▶ [What to do]: Beginning at the line containing "- Background: #f9fafb", print every line until the records end, keeping each exactly as it is.

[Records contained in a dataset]
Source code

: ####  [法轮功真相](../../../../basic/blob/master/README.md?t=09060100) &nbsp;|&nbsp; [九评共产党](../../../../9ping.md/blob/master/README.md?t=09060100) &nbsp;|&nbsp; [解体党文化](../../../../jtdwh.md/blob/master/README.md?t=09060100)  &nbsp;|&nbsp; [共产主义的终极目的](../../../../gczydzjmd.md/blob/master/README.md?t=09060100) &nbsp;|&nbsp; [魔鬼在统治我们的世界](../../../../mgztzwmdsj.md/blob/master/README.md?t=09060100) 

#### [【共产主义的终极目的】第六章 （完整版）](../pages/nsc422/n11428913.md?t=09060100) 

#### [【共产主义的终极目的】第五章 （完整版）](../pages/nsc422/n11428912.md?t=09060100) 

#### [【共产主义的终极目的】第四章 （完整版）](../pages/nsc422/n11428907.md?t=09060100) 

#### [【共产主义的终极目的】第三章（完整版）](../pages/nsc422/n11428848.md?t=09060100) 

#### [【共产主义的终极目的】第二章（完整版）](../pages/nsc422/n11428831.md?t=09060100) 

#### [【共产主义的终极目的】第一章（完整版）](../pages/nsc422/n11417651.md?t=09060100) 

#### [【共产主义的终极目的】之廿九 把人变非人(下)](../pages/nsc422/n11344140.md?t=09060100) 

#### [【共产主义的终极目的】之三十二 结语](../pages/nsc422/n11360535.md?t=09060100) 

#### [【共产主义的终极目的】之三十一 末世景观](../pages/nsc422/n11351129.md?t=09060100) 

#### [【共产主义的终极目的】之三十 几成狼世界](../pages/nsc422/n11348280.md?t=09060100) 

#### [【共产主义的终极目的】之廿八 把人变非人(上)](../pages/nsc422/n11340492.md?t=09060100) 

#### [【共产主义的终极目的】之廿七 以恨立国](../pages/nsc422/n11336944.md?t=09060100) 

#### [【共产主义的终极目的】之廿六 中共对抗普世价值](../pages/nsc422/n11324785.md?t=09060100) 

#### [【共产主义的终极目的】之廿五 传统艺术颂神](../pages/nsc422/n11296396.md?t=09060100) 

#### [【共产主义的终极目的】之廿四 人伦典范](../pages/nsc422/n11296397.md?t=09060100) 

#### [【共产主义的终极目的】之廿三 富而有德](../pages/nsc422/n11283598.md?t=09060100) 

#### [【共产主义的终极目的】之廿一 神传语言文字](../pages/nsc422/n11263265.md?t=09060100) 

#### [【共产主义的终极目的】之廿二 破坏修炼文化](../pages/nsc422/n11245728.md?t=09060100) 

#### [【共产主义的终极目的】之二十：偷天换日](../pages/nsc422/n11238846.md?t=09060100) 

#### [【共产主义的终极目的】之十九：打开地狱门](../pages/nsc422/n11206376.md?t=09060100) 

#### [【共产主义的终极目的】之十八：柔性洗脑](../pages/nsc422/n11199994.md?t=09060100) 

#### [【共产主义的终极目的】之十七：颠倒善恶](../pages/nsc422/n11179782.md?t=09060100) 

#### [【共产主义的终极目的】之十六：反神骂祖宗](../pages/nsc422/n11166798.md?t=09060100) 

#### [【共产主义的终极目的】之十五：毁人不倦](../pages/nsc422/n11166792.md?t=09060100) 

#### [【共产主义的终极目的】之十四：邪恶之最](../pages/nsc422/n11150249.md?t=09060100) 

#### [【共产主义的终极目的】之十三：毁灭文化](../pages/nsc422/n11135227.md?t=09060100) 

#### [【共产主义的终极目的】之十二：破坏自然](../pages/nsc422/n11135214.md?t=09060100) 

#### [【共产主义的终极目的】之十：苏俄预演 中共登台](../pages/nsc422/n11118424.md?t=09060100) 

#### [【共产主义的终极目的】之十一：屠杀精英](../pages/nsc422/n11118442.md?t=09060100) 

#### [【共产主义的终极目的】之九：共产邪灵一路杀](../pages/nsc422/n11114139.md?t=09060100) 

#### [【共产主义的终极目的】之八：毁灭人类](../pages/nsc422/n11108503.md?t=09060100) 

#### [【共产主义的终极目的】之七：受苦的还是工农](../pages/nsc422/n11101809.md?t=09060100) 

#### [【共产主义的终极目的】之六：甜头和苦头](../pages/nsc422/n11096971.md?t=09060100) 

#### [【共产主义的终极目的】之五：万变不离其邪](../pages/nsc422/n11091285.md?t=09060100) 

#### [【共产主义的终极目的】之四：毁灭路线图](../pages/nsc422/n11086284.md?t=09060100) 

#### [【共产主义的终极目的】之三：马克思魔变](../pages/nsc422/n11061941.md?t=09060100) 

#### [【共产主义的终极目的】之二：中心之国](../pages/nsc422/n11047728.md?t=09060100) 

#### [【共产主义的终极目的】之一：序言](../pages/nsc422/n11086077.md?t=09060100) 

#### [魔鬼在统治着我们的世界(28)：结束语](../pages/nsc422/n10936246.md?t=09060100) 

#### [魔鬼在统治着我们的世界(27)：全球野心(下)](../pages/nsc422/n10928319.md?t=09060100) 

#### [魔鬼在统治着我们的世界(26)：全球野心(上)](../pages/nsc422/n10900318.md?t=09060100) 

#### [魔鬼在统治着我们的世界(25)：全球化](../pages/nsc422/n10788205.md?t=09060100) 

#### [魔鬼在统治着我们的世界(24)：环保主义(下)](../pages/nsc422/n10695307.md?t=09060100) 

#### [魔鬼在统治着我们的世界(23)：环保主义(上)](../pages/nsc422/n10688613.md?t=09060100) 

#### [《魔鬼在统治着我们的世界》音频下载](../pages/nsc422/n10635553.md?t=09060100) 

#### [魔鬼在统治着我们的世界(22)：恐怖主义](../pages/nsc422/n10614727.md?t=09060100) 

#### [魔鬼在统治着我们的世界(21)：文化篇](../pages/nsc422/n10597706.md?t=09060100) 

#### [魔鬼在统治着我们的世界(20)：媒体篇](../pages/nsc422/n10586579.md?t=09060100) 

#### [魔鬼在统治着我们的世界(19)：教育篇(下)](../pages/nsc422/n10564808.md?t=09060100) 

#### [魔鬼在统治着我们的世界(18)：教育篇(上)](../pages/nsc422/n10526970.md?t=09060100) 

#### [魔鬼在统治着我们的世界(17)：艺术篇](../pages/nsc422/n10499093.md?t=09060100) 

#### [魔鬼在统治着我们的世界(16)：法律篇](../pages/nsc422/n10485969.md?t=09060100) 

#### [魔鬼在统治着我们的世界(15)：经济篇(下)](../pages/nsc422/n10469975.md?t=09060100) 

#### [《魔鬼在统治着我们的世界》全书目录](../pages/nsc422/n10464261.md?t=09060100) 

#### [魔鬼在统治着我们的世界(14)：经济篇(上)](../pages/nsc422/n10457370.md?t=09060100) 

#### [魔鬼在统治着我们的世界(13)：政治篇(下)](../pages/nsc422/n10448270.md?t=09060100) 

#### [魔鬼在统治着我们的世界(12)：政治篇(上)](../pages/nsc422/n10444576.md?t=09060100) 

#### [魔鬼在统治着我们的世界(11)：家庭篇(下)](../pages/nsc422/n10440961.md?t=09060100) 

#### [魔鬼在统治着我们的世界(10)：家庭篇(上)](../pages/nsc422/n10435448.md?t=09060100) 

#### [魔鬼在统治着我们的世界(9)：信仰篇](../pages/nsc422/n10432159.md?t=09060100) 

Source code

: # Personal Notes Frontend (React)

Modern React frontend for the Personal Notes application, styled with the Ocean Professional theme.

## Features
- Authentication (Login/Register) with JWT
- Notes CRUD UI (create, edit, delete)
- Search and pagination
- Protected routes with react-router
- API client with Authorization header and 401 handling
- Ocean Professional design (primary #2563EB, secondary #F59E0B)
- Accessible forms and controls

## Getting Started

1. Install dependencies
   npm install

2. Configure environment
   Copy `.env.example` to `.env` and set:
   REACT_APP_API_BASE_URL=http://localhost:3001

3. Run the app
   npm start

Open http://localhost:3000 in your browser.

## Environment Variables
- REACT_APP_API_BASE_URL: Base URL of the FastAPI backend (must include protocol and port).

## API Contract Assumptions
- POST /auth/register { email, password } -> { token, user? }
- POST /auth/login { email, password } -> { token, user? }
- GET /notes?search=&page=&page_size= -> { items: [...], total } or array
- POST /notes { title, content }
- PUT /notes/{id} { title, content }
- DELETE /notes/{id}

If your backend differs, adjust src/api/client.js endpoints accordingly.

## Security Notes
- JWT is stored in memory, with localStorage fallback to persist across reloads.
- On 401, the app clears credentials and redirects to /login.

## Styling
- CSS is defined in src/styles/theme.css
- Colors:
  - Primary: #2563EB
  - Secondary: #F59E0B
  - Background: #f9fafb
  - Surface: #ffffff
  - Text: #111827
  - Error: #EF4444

▶ [Solution]:
  - Background: #f9fafb
  - Surface: #ffffff
  - Text: #111827
  - Error: #EF4444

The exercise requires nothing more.